Para el antropólogo, el pintor francés Nicolás Poussin era el ejemplo por excelencia de la doble articulación ya que el artista hacía una planificación previa del cuadro: armaba figuras de cera con sus respectivos detalles y los disponía en un escenario para verificar la composición, las distancias y la proyección de luces y sombras. De esta forma, el modelo reducido (como primer grado de la obra) daba cuenta del artificio y de las posibilidades de modificación de la obra final (como segundo grado), es decir, se posicionaba como objeto de conocimiento (producto del arte) y estructura de significación.

Este mecanismo se reproduce en La imagen perdida: en principio, las figuras se moldean y pintan otorgándole una identidad ya sea a miembros de la comunidad, a la familia del director o, incluso, a sí mismo. Dichas figuras, insertadas en una sociedad y en una cultura, pierden su singularidad cuando deben desprenderse de sus posesiones materiales, cuando se vuelven una masa vestida de negro que olvida sus costumbres, nombres, familias. Allí se vuelve evidente el concepto de máscara: se produce una omisión impuesta, cada cual sobrevive como le es posible, incluso alejado o traicionando a su familia. Ya no se trata de una comunidad insertada en una cultura sino, por el contrario, una idea de cultura arbitraria para dominar.

La doble articulación se exhibe en la composición plástica y el tratamiento de los materiales. Pahn se vale de todas las herramientas disponibles: en la parte técnica, se sirve de los travellings, el plano cenital o los cambios de ángulo por donde ingresa la lente como mecanismos productores de sentido e intercala ciertos fragmentos recuperados del material de archivo que, en ciertas ocasiones, interviene con su propia elaboración de otros materiales.

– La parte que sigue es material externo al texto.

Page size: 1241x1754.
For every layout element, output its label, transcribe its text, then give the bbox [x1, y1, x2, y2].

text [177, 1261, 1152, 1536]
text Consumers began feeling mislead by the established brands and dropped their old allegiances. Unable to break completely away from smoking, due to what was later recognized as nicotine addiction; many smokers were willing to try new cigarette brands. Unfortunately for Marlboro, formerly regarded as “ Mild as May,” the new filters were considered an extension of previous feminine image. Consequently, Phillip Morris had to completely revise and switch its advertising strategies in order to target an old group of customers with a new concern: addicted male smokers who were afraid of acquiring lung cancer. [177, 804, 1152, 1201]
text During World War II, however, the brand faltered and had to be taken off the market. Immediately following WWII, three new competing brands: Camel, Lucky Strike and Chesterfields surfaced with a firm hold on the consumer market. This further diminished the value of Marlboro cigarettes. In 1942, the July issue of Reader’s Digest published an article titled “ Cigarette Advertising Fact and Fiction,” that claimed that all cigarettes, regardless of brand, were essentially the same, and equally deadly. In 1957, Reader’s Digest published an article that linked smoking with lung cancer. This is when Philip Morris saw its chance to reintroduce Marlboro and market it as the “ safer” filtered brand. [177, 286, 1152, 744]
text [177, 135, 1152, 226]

La parte plástica del moldeado o construcción de la puesta opera en el sentido opuesto a Poussin: mientras el pintor dispone de los elementos en una obra de primer grado y, una vez satisfecho, los reproduce en una tela, Pahn expone la construcción como obra acabada y casi como único registro. Se ve el tallado de las figuras, la pintura o las maquetas durante la película y ya en los créditos se muestra cómo se ubicó la cámara o las luces para la obtención de la obra ya sí como una breve grabación dentro de otra.

La búsqueda de la ausencia habilita un trabajo interior extenso y profundo no sólo como puesta en juego de la memoria, sino a través de las constantes simbologías en todos los niveles, una mezcla entre la cosificación y el descubrimiento de una voz propia para componer un registro de otro orden. A su vez, el trabajo en capas acompaña una verdad manifiesta del director: la carencia no sólo existe como imagen, sino también dentro de la misma realidad, en ese período entre 1975 y 1979, donde el hombre se reducía en su mínima expresión, necesitaba de algo propio para sobrevivir y nadie ajeno al régimen reparaba en lo que ocurría. Esa intimidad se trasluce a lo largo de todo el filme, como herramienta liberadora, personal y también colectiva: “Para resistir debes esconder dentro tuyo fortaleza, recuerdos y una idea que nadie pueda quitarte – detalla Panh –. Porque si una imagen puede ser robada, un pensamiento no”.